Oireachtas Joint and Select Committees
Thursday, 26 May 2022
Joint Oireachtas Committee on the Implementation of the Good Friday Agreement
Architects of the Good Friday Agreement: Mr. Tim O'Connor
Mr. Tim O'Connor:
Very much so. It is a point that I have been making out. I am just praising Senator McGreehan because it is a point that I have been making out in conversations. I was in London a couple of weeks ago at a meeting and I was just making that very point that this was a big deal. This is the will of the people. This is a referendum. Big changes were made formally that we cannot actually pull back, and we made them. As I said, Articles 2 and 3 were a fundamental doctrinal change by the South. It changed our Constitution. Senator McGreehan is just after articulating that. When I hear people today saying that they have moved on and do not support the Good Friday Agreement, I say this is a formal sovereign will of the people. That was a very important point the Senator made that I appreciated.
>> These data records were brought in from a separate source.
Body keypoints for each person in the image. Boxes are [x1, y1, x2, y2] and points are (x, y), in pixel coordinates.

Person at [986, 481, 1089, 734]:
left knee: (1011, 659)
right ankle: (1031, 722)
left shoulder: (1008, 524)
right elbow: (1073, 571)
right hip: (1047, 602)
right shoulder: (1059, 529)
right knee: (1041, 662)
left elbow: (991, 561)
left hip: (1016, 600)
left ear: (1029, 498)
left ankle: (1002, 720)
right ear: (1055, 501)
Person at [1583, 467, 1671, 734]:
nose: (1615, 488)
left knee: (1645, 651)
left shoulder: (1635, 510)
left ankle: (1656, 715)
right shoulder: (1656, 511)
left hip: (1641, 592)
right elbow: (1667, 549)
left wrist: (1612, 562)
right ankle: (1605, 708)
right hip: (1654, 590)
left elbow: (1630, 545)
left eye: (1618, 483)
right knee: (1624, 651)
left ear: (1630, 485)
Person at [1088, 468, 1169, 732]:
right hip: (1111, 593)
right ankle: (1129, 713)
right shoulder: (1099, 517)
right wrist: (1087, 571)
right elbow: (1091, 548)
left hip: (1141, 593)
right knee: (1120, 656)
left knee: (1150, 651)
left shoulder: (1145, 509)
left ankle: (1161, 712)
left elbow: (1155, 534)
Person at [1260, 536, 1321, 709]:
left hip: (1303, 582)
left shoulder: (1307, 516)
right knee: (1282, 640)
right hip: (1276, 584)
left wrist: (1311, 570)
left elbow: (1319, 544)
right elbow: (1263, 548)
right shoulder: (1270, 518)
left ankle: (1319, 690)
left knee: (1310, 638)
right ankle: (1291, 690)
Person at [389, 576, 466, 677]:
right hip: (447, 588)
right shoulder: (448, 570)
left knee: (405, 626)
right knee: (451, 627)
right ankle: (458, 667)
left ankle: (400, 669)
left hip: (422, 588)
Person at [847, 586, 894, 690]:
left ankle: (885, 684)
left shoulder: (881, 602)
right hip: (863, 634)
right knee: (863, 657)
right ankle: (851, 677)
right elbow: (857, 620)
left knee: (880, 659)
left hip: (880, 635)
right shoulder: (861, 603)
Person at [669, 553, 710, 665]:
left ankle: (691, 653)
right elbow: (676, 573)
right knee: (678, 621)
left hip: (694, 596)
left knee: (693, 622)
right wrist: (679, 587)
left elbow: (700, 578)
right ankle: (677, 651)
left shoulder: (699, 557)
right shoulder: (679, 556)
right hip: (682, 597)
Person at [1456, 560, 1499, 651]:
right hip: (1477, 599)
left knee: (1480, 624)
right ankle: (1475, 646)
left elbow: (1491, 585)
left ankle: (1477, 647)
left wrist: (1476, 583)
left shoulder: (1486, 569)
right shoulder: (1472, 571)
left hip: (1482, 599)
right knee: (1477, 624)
The maturity question is a more difficult one. There are checks and balances built into the architecture of the Good Friday Agreement on a basis that those are the safeguards that are given to both sides in a conflicted, contested situation. Safeguards have to be given to both sides in terms of how implementation is going to proceed. A safeguard is ultimately a protection, but also, therefore, a safeguard ultimately also potentially becomes a veto. I am not sure how you can construct a fundamental safeguard without it also becoming a veto. It is built into the architecture we have. If I am speaking as a citizen and an optimist, I would always hope and believe that a way can be found to work through the issues, whatever they are, and a way can be found with the institutions.
This goes back to why Brexit has been such an issue. Our ambassador in London, Adrian O’Neill, came up with a concept of a disturbance in the force, which is a Star Wars reference. Brexit has been a huge disturbance in the positive force of the Good Friday Agreement. It has brought back into play the whole question of the sovereignty of Northern Ireland and if it is British or Irish. All of those questions are back in play when we had kind of calmed them down and put them into a very careful, delicate space. We put a ribbon on them, as it were, and just left them there, and it was fine then. Everybody could get on then. Now, however, Brexit has come along and has torn all that up. The debate is back on.